Donald Trump at a news conference Monday, Aug. 3, 2020.
Credit: The White House/Flickr

With a president that has told over 20,000 lies, and massive disinformation campaigns being waged both domestically and from foreign entities attempting to interfere in U.S. politics, the role of fact-checkers has become critical in sorting out what to believe. But perhaps you’ve had the experience of providing information from fact-checkers to Trump supporters only to get a response from them that is dismissive because it comes from so-called “biased media.” That pretty much encapsulates why the partisan divide in America is almost impossible to bridge.

Right-wing reporter Sheryl Attkisson has written a piece that is designed to give Trump supporters permission to dismiss fact checks. It is titled, “The Troubling Fact Is That Media Fact-Checkers Tend to Lean Left.” She claims that checking facts is basically illusory.

Many such efforts fail because they amount to a circular feedback loop of verification. The fact checkers are like-minded journalists or often liberal Silicon Valley gatekeepers, who frequently rely on partisan news sources and political activists to control narratives on a wide variety of issues and controversies.

Right out of the gate, Attkisson uses the example of Twitter adding a fact-checking label to a Trump tweet in which the president claimed that widespread use of mail-in ballots would lead to substantial fraud. In response, Attkisson writes that “the United States, in fact, has a long and ongoing history of ballot fraud.” If you check her links, you’ll find two articles from the conservative site RealClearPolitics and one archived article from the New York Times about how Lyndon Johnson engaged in voter fraud back in 1948 (I kid you not!).

Attkisson is certainly free to use sources like RealClearPolitics to make her case. But the irony is that, in her own words, she is relying on “like-minded journalists…who frequently rely on partisan news sources and political activists to control narratives on a wide variety of issues and controversies.” She also fails to acknowledge the myriad of investigations documenting that Trump’s claims about voter fraud are false.

Since Attkisson is focusing primarily on fact-checkers used by social media sites, here’s what she writes about Facebook.

The clearest example of conflicts in play regarding fact checks may be found by examining Facebook’s new oversight board, which was recently created to temper criticism over its decisions to flag certain content and accounts. According to Facebook, members of the oversight board “were chosen for their expertise and diversity” and “must not have actual or perceived conflicts of interest that could compromise their independent judgment and decision-making.” They all “have expertise in, or experience in advocating for, human rights.”

But 18 of the 20 members of Facebook’s oversight board members have ties to Soros’ Open Society Foundations, which have spent billions of dollars on global initiatives aggressively advocating for the progressive side on topics ranging from immigration policy and climate to abortion, gender, and racial policies.

As we’ve all come to see over the last few years, the mere use of the name George Soros is sufficient to send Trump supporters into fits of rage. So all Attkisson has to do is suggest that many of Facebook’s oversight board “have ties to Soros Open Society Foundation” and their fact-checking can be dismissed out of hand.

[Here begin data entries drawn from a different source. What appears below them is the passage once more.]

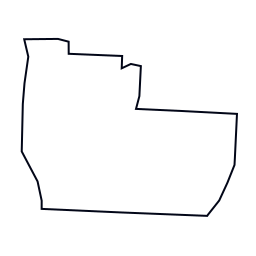 the district of Yates, New York, United States of America, rotated 183°
{"feature_id": "52423323B19157599393340", "entity_name": "Yates", "entity_type": "district", "adm_level": 2, "iso_a3": "USA", "parent_name": "United States of America", "parent_adm1": "New York", "projection": "robinson", "projection_center": [-77.099, 42.612], "detail": "fine", "context": "isolated", "style": "outline", "palette": "ink", "viewbox_px": 256, "rotation_deg": 183, "n_neighbors": 0, "source": "geoboundaries", "source_scale": "gbopen_adm2", "svg_char_len": 482}
<svg xmlns="http://www.w3.org/2000/svg" viewBox="0 0 256 256"><g transform="rotate(183 128 128)"><path d="M199.2,42.8L130.4,43.3L44.3,44.4L43.6,45.6L33.1,60.4L25.8,78.7L19.7,96.7L19.7,103.8L19.9,147.8L76.1,147.8L121.0,147.5L118.3,160.4L118.4,190.5L128.5,192.1L137.4,187.3L137.6,199.6L191.1,199.0L191.8,211.1L202.6,213.3L236.3,211.2L231.3,194.0L233.7,167.3L234.3,146.5L232.9,99.0L215.5,69.9L210.4,50.9L210.0,42.7L199.2,42.8Z" fill="none" stroke="#020617" stroke-width="2"/></g></svg>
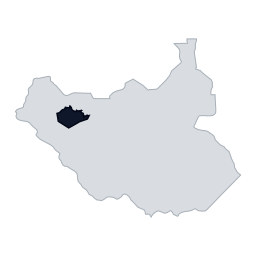 Aweil Centre, Northern Bahr el Ghazal, South Sudan (highlighted)
{"feature_id": "79223893B3139508517189", "entity_name": "Aweil Centre", "entity_type": "district", "adm_level": 2, "iso_a3": "SSD", "parent_name": "South Sudan", "parent_adm1": "Northern Bahr el Ghazal", "projection": "albers", "projection_center": [27.174, 8.427], "detail": "fine", "context": "in_parent", "style": "filled", "palette": "ink", "viewbox_px": 256, "rotation_deg": 0, "n_neighbors": 0, "source": "geoboundaries", "source_scale": "gbopen_adm2", "svg_char_len": 4056}
<svg xmlns="http://www.w3.org/2000/svg" viewBox="0 0 256 256"><path d="M214.9,201.4L206.7,209.9L206.1,210.4L205.1,211.0L201.7,211.1L198.3,210.7L195.0,208.6L191.8,210.3L189.8,210.9L188.5,211.1L185.6,211.4L181.6,212.4L179.8,213.5L178.8,214.4L178.0,216.0L177.6,216.2L176.8,216.0L175.8,215.4L173.6,214.5L172.5,212.4L171.4,211.2L170.6,210.5L167.2,212.6L165.5,213.1L164.1,213.1L161.6,212.0L158.9,211.0L157.4,211.0L155.3,212.3L152.9,214.2L151.7,216.0L151.1,217.1L150.2,215.4L149.4,214.4L148.2,214.0L145.9,214.4L145.4,213.8L145.2,212.4L144.9,211.1L144.3,210.1L142.5,209.2L137.9,207.2L134.3,203.3L132.5,201.4L131.2,200.3L129.4,197.1L127.2,195.0L124.7,194.0L123.0,194.5L121.3,196.8L118.1,199.0L116.6,199.1L114.7,197.9L112.2,197.1L107.9,196.8L106.1,197.8L103.8,199.5L101.8,200.5L100.6,200.6L99.5,200.2L98.2,200.0L97.0,200.0L94.7,198.4L93.5,197.3L92.7,196.3L91.4,195.5L89.9,194.9L88.8,194.0L88.3,192.8L87.4,191.3L86.3,189.9L82.8,187.4L81.7,186.0L81.0,184.5L79.5,183.0L78.0,180.9L77.5,177.8L77.4,175.3L77.1,174.2L76.5,173.0L75.7,172.1L74.5,171.0L71.6,169.4L68.7,167.5L67.2,166.5L64.5,166.1L62.9,165.0L61.6,162.7L61.0,160.8L59.7,159.4L59.1,158.3L58.8,157.1L59.9,153.5L58.3,152.2L56.0,150.5L54.3,148.6L53.3,146.9L50.3,144.7L43.8,141.3L40.1,139.2L38.0,137.3L36.2,135.4L36.1,134.6L37.2,132.8L37.4,131.2L36.5,129.5L32.6,126.3L29.5,122.8L27.2,121.6L21.5,120.6L19.9,120.2L18.2,119.5L16.5,118.0L16.0,116.1L16.8,113.1L16.3,112.2L15.4,111.9L15.6,111.3L16.7,109.8L18.5,108.9L23.1,107.5L23.4,106.9L23.5,105.0L23.9,104.1L25.5,101.5L25.7,100.5L25.8,98.3L26.1,97.2L26.5,96.5L27.8,95.2L28.3,94.4L28.5,92.7L28.3,89.4L29.0,88.1L32.0,85.1L32.7,83.7L33.0,82.5L33.0,81.3L33.2,80.0L34.1,78.9L34.8,78.5L37.0,78.1L38.4,78.4L48.7,76.3L49.9,76.6L50.5,77.9L50.4,79.8L50.6,80.8L51.1,81.5L52.8,82.4L53.9,84.0L54.5,84.6L56.1,85.6L63.8,94.6L66.0,95.5L68.1,95.2L72.2,93.3L74.3,92.8L88.9,93.3L90.5,93.1L92.8,97.6L93.9,98.6L109.9,98.6L109.6,97.3L109.8,95.9L112.6,93.1L113.0,92.8L115.4,91.5L117.8,90.6L122.5,89.5L124.2,87.9L125.1,86.4L125.1,83.5L125.7,83.0L126.8,82.3L132.1,79.7L133.0,79.1L142.6,85.1L147.9,89.9L148.2,90.1L148.5,90.2L148.8,90.0L149.0,89.8L149.7,89.6L151.9,89.5L156.2,89.2L157.6,88.6L166.2,79.9L168.3,77.2L168.9,76.6L170.1,74.6L171.4,71.3L171.6,70.9L181.0,62.7L181.3,62.1L181.4,61.6L179.9,58.9L179.6,57.5L179.5,55.4L179.8,52.1L179.6,50.0L179.5,49.5L179.4,49.4L174.1,43.5L187.4,43.3L187.4,42.5L187.3,42.3L187.1,41.6L186.9,40.6L186.9,40.1L187.0,39.6L187.0,39.4L186.9,39.1L187.0,38.9L196.5,38.9L196.4,40.6L195.3,44.5L195.4,46.9L195.2,49.6L194.8,50.4L194.4,51.1L194.2,51.4L194.2,51.7L196.4,66.7L196.3,67.4L195.8,68.3L195.6,68.6L195.6,68.9L195.8,69.0L200.3,70.6L200.5,70.7L200.6,70.8L202.3,72.7L211.1,79.7L211.4,80.1L212.3,82.3L212.4,82.7L212.4,83.2L212.4,83.6L212.2,85.0L212.3,85.6L212.5,86.0L212.6,86.4L212.6,86.6L212.5,86.9L211.3,89.5L210.9,91.4L210.8,93.0L210.9,93.9L211.0,94.4L211.2,94.7L211.3,94.8L215.1,94.7L215.0,95.5L215.8,109.1L215.8,110.7L215.7,112.6L215.3,113.4L214.2,114.5L212.9,115.5L209.5,115.8L206.7,115.8L204.7,115.6L201.9,115.6L199.4,115.8L198.4,116.7L195.1,124.0L194.1,125.8L193.8,126.9L194.2,127.5L195.5,128.4L198.5,129.6L201.8,130.3L204.3,130.6L206.1,130.9L207.4,131.3L212.2,134.5L213.8,136.0L214.6,137.4L214.9,138.8L215.6,140.2L220.0,144.7L224.2,146.8L225.8,149.1L227.4,150.3L228.9,151.5L229.7,153.4L231.6,158.8L232.9,161.6L234.1,163.9L234.7,167.7L235.7,169.4L236.8,171.5L238.5,173.3L240.3,174.7L240.6,175.1L222.9,193.1L214.9,201.4Z" fill="#d9dde1" stroke="#a8b0b8" stroke-width="1"/><path d="M81.6,110.5L81.3,110.3L80.3,110.9L79.9,110.7L79.6,110.8L79.7,111.2L79.4,111.4L79.2,111.0L77.1,110.8L76.6,110.3L75.6,111.8L72.7,110.4L71.7,109.3L71.4,107.8L70.3,106.2L69.8,106.1L69.7,107.9L67.6,107.6L67.0,108.1L66.5,107.9L65.9,107.3L65.4,107.3L64.5,109.2L62.3,109.8L59.4,112.7L57.0,113.4L58.3,121.3L68.7,127.9L71.4,126.4L77.7,122.8L79.6,121.7L87.4,119.0L89.1,115.6L88.3,115.8L87.5,115.3L87.0,115.2L86.7,115.7L84.9,116.1L84.3,117.2L83.7,116.9L83.4,115.6L83.7,115.2L83.1,113.3L82.0,113.0L80.9,111.8L81.0,110.9L81.6,110.5Z" fill="#0f172a" stroke="#020617" stroke-width="1.5"/></svg>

In discounting Google’s fact-checking, Attkisson focuses on FirstDraft.

First Draft is also supported by an array of liberal companies and nonprofits, including the Ford Foundation and George Soros’ Open Society Foundations. First Draft tends to fact check topics in a vein that’s consistent with its major donors’ opinions and interests. This is particularly true when it comes to controversies about vaccine safety and climate change, where First Draft appears to give little consideration to opposing scientific views and information.

That one gets to the heart of the matter. In order to claim that fact-checkers are biased, Attkisson has to deny the preponderance of scientific evidence related to vaccines and climate change—claiming that there are “controversies” related to that evidence. In other words, it should come as no surprise that the party that denies science and denigrates experts is the same one that has a problem with fact-checkers.

In writing about the epistemic closure on the right, Julian Sanchez captured what all of this means.

One of the more striking features of the contemporary conservative movement is the extent to which it has been moving toward epistemic closure. Reality is defined by a multimedia array of interconnected and cross promoting conservative blogs, radio programs, magazines, and of course, Fox News. Whatever conflicts with that reality can be dismissed out of hand because it comes from the liberal media, and is therefore ipso facto not to be trusted. (How do you know they’re liberal? Well, they disagree with the conservative media!)

When science is denied and anyone who disagrees with you is summarily dismissed as biased, there is no room for conversation. That is dangerous because it stifles what our founders saw as the heart of the democratic process: debate. We will never be able to discuss policy differences if we can’t even acknowledge the facts.